Key Laboratory of Systems Biology, SIBS-Novo Nordisk Translational Research Centre for PreDiabetes, Shanghai Institutes for Biological Sciences, Chinese Academy of Sciences, Shanghai 200031, China.
BMC Genomics. 2011 Dec 2;12:592. doi: 10.1186/1471-2164-12-592.
The incidence of congenital heart disease (CHD) is continuously increasing among infants born alive nowadays, making it one of the leading causes of infant morbidity worldwide.
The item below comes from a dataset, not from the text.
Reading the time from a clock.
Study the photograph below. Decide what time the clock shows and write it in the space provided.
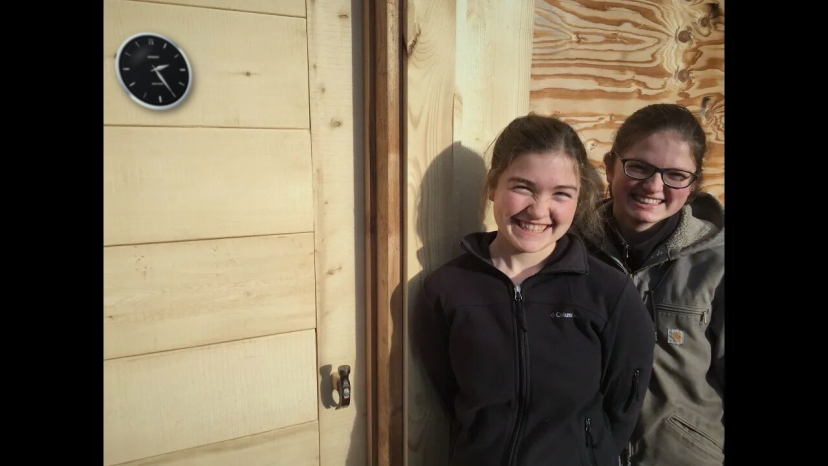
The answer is 2:25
Various studies suggest that both genetic and environmental factors lead to CHD, and therefore identifying its candidate genes and disease-markers has been one of the central topics in CHD research. By using the high-throughput genomic data of CHD which are available recently, network-based methods provide powerful alternatives of systematic analysis of complex diseases and identification of dysfunctional modules and candidate disease genes.
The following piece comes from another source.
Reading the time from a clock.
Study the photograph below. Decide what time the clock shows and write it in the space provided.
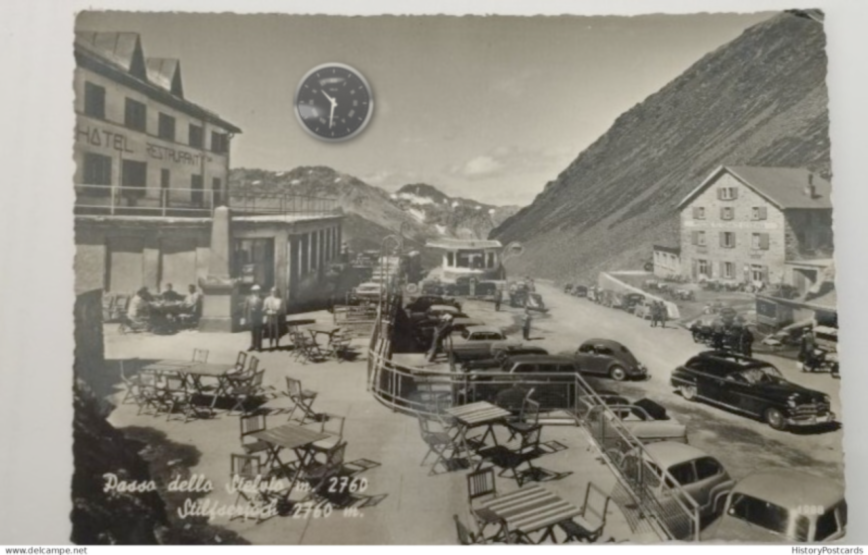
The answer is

In this paper, by modeling the information flow from source disease genes to targets of differentially expressed genes via a context-specific protein-protein interaction network, we extracted dysfunctional modules which were then validated by various types of measurements and independent datasets. Network topology analysis of these modules revealed major and auxiliary pathways and cellular processes in CHD, demonstrating the biological usefulness of the identified modules. We also prioritized a list of candidate CHD genes from these modules using a guilt-by-association approach, which are well supported by various kinds of literature and experimental evidence.
We provided a network-based analysis to detect dysfunctional modules and disease genes of CHD by modeling the information transmission from source disease genes to targets of differentially expressed genes. Our method resulted in 12 modules from the constructed CHD subnetwork. We further identified and prioritized candidate disease genes of CHD from these dysfunctional modules. In conclusion, module analysis not only revealed several important findings with regard to the underlying molecular mechanisms of CHD, but also suggested the distinct network properties of causal disease genes which lead to identification of candidate CHD genes.
如今,活产婴儿先天性心脏病(CHD)的发病率持续上升,使其成为全球婴儿发病率的主要原因之一。各种研究表明,遗传和环境因素都会导致 CHD,因此,确定其候选基因和疾病标志物一直是 CHD 研究的核心课题之一。通过使用最近可得的 CHD 高通量基因组数据,基于网络的方法为复杂疾病的系统分析以及功能失调模块和候选疾病基因的识别提供了强有力的替代方案。
在本文中,我们通过在特定于上下文的蛋白质-蛋白质相互作用网络中,对源自疾病基因的信息流向差异表达基因的靶标进行建模,提取了功能失调模块,然后使用各种类型的测量和独立数据集对其进行了验证。对这些模块的网络拓扑分析揭示了 CHD 中的主要和辅助途径以及细胞过程,证明了所鉴定模块的生物学有用性。我们还使用关联罪责方法从这些模块中优先列出了一组候选 CHD 基因,这些基因得到了各种文献和实验证据的充分支持。
我们通过对源自疾病基因的信息流向差异表达基因的靶标进行建模,提供了一种基于网络的分析方法,用于检测 CHD 的功能失调模块和疾病基因。我们从构建的 CHD 子网中得到了 12 个模块。我们还从这些功能失调模块中鉴定和优先考虑了候选 CHD 基因。总之,模块分析不仅揭示了 CHD 潜在分子机制的几个重要发现,还提出了因果疾病基因的独特网络特性,从而鉴定出候选 CHD 基因。